課題内容
「たびかがみ」四の巻の旅を紹介する文章を、示されている最後の部分に続けて書き進めてください。

元の文書
____________________

『たびかがみ』 四の巻の概要と時代(1)

  「たびかがみ」四の巻は、昭和11年8月末、埼玉県浦和(現さいたま市)に和歌の世界の知人を尋ねるところから始まり、浦和から帰ると翌日には遠く島根県隠岐に向けての紀行が始まります。一の巻もそうであったように、「たびかがみ」は一つの旅行について一冊に作っているのではなく、一冊としての程よい分量までは、近い時期の遠出を続けて綴ったもののようです。
  浦和行と出雲隠岐旅行と、「たびかがみ」四の巻にあるこの年昭和11年夏の旅の概要をまとめました。天来は65歳、小琴は52歳。前年の長男厚の急逝によって半ばは強引に書の道に引寄せられた漸(南谷)は、この隠岐行きの旅にも同行しています。24歳です。勿論のんきな旅行の御供ではなく、天来の後継者として、天来の身辺にあって研鑚の日々を続けていた時期と推察されます。

1 「たびかがみ」四の巻で訪れる地域

 昭和11年8月末(日付記録無し)
         埼玉県浦和(松居鶴子氏宅訪問・同行者記録無し)
            見沼温泉旅館
 昭和11年8月末、浦和から戻った翌日(日付記録無し)
         隠岐へ出発(天来、小琴、漸、田中雄太郎)
            松江 皆美館
            宍道湖 妹が島 松江大橋
            美保の松原 大井川
            出雲大社
            湊原
             *連載中に井原建幸氏より資料の提供を頂く。これによって、
              天来一行が湊原で滞在したという海辺の家が井原雲涯の別
              邸「廻瀾亭」であったことが判明しました。
            嫁が島
          隠岐(島前、島後)

____________________

分析用データ
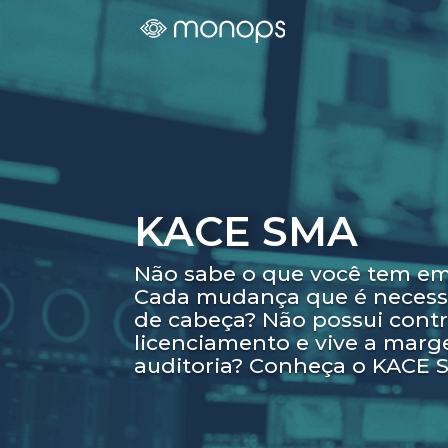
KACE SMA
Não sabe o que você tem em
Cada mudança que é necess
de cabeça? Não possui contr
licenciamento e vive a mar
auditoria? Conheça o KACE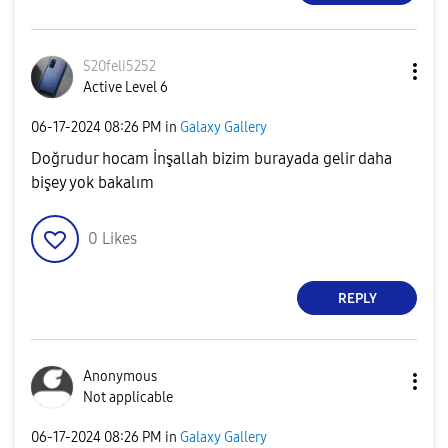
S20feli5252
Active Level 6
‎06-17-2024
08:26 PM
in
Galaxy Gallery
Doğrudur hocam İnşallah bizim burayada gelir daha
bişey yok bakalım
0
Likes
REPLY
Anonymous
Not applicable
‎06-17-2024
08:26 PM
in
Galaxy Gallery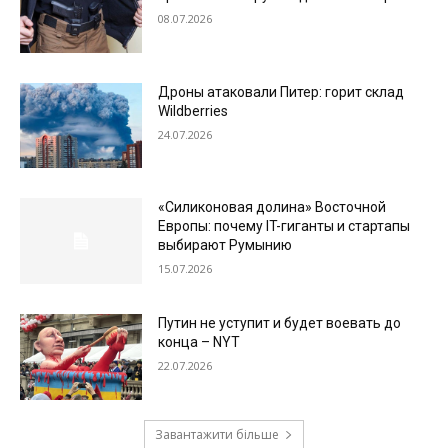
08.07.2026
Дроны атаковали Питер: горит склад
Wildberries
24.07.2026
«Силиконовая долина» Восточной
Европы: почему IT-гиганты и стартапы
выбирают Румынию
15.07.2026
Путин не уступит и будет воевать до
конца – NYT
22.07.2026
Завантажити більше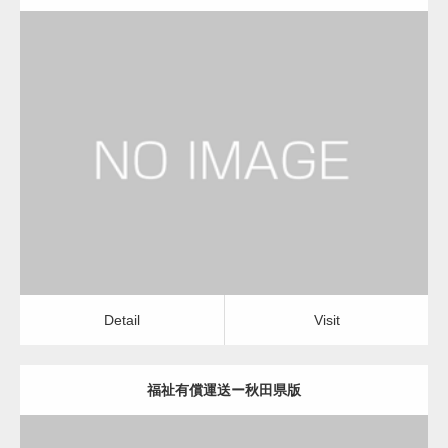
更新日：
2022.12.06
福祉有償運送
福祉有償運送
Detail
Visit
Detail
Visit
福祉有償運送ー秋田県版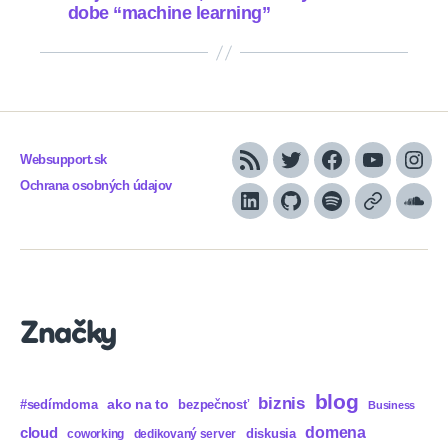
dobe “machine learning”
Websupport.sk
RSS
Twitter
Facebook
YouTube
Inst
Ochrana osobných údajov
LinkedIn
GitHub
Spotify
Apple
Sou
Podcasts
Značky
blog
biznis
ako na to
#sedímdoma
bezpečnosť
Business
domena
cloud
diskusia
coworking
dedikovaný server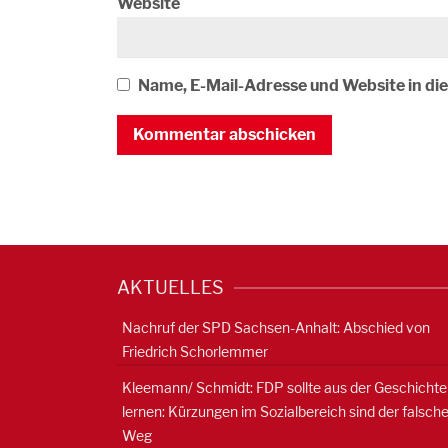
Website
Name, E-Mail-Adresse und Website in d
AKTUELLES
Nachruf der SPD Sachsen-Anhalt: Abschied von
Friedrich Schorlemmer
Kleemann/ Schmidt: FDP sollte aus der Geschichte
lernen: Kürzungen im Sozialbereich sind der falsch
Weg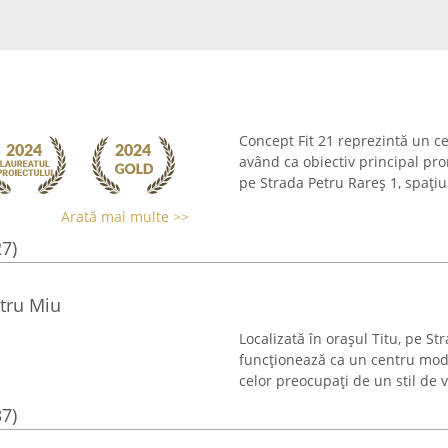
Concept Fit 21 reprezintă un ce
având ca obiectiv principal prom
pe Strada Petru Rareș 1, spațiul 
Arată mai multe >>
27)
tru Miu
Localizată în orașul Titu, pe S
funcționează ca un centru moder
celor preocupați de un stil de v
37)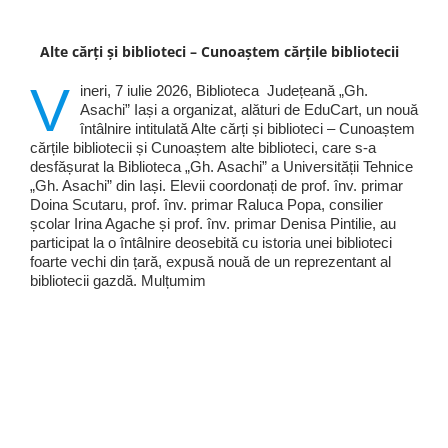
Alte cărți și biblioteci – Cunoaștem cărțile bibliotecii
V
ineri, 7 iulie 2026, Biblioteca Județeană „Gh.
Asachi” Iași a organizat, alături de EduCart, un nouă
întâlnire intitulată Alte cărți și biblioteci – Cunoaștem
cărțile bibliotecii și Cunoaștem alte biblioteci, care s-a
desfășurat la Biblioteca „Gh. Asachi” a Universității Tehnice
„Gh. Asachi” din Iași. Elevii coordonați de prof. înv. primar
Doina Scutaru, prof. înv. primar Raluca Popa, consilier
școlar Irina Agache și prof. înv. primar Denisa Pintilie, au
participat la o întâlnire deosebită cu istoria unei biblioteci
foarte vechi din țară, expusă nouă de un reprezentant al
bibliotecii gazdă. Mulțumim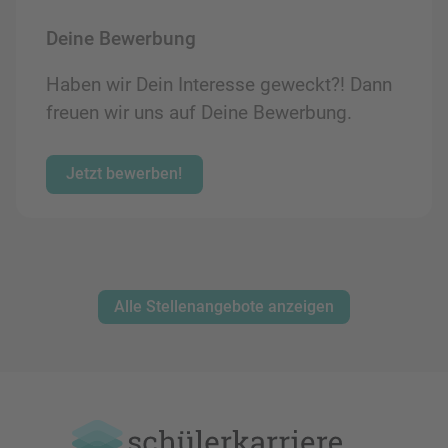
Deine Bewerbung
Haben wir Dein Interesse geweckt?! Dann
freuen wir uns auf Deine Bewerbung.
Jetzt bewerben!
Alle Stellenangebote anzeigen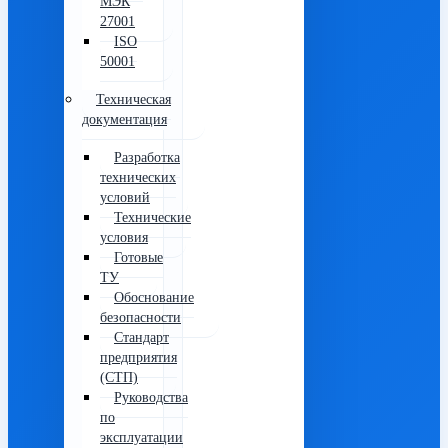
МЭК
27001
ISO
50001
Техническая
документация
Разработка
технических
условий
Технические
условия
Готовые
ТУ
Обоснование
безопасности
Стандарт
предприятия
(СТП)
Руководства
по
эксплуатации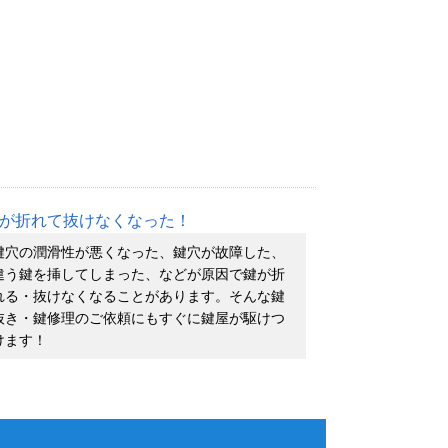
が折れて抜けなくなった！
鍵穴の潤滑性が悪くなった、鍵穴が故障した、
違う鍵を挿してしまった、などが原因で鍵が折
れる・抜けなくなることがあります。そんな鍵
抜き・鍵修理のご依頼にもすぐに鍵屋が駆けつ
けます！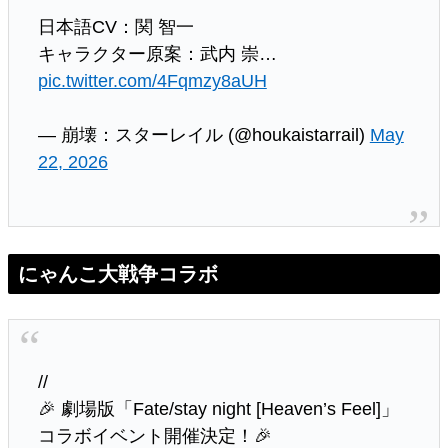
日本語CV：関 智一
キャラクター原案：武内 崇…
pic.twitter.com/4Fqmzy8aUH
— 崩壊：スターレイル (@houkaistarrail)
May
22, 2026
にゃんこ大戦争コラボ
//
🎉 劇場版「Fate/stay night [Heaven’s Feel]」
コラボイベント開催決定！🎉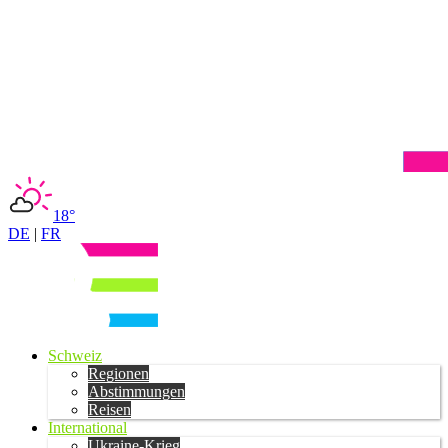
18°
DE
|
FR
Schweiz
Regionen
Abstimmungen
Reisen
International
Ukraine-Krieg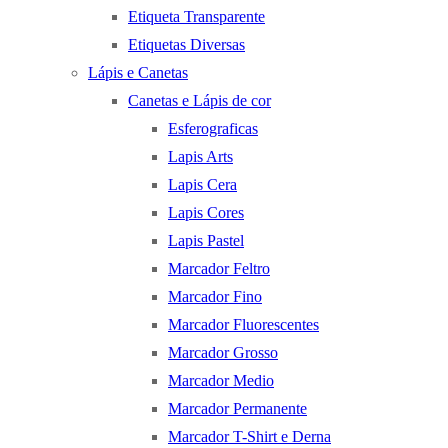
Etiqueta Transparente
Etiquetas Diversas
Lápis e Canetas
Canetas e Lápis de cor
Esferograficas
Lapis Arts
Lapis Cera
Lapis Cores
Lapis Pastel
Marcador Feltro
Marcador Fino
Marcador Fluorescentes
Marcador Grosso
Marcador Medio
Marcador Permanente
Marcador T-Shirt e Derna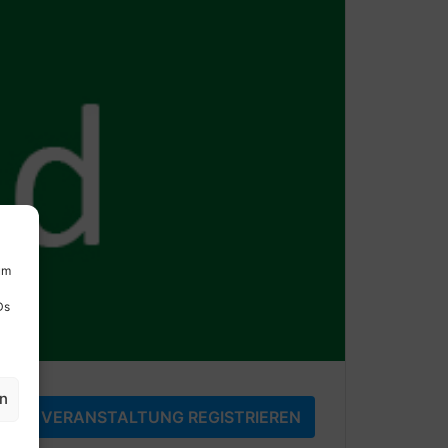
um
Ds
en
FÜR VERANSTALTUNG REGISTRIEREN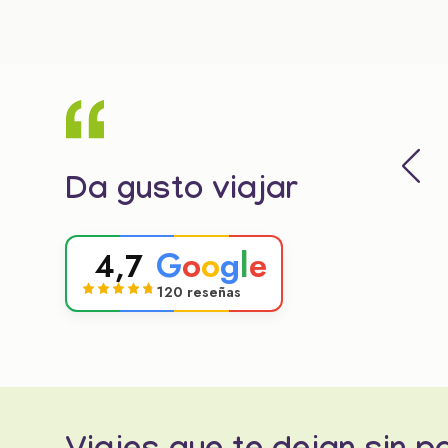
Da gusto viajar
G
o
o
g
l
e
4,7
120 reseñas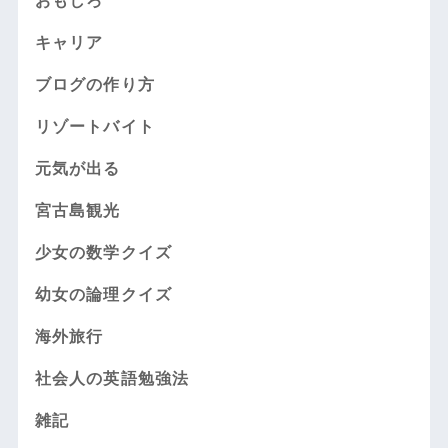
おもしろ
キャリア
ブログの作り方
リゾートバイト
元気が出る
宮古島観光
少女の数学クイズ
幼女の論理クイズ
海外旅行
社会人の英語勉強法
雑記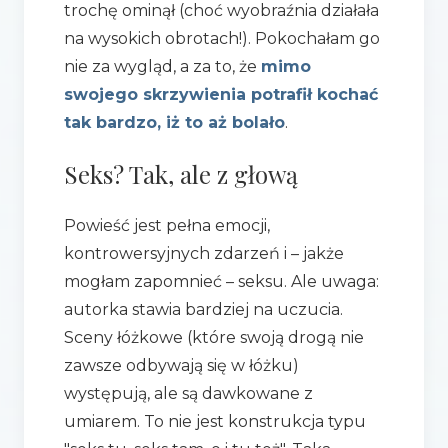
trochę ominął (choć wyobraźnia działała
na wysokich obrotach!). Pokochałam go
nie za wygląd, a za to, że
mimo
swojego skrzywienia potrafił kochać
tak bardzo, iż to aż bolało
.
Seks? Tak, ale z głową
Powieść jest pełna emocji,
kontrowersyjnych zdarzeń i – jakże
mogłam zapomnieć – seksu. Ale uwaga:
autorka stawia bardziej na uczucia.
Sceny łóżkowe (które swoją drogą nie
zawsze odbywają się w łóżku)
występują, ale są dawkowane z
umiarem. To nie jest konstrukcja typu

____________________

想定解答
            関の五本松
            文覚岩
            天皇山 黒木御所
             *「黒木御所遺趾」揮毫
            別府湾
            後鳥羽上皇御陵  音なしの松
            中の島の長者 村上助九郎邸
            大山
             赤松池 さいの河原
            国賀
            船越運河
            美田村
            島後(西郷港)高梨旅館
            国分寺跡
            御行在所
            玉若酢神社
            仏島

2 「たびかがみ」四の巻の時期

  つい先頃冬季オリンピックの話題が世界を賑わせ、現在は同じイタリア、トリノでパラリンピックが開催中です。オリンピックでは奮わなかった日本チームですが、パラリンピックでは連日のようにメダル獲得が報じられ、誇らしい成果が伝えられています。さて、小琴が忙しく北海道から帰り、同じ月の末には泊りがけで浦和へ、更には出雲・隠岐へと旅の日を送ったその夏、昭和11年8月1日に第11回ベルリンオリンピックは開会したのでした。開会を宣言したのはアドルフ・ヒトラーです。後にナチス・オリンピックとも呼ばれることとなった大会です。

ベルリンオリンピックポスター

  発祥の地ギリシアのオリンピアで採火した聖火をトーチのリレーで開催地のスタジアムまで運ぶという、今日御馴染みになっている、いかにもオリンピック行事らしく見える聖火リレーが初めて取り入れられたのはこの大会です。実はこれには地中海の英国軍基地を空から偵察しようというナチス・ドイツの隠れた目的があったといわれています。いずれにせよこのオリンピックには、文化的にも独特の意欲を持っていた当時のドイツが国威をかけて力を注いだことによって、随所に斬新で劇的な演出が盛り込まれ、後の国際大会等へ多くのアイディアを提供することとなりました。
  この大会で初めて日本放送協会はラジオ実況放送で現地を伝えました。人々は茶の間にいて、はるか海の向こうの日本選手の活躍を手に汗握って応援しました。日本中を熱狂させた実況放送ですが、ベルリンに派遣されたスタッフはわずか3人、アナウンサーの山本照、河西三省、付添1名という、今日の報道体勢とは較べものにならないささやかなものでした。実況放送の歴史に残る「前畑がんばれ」はこのオリンピックにおける放送です。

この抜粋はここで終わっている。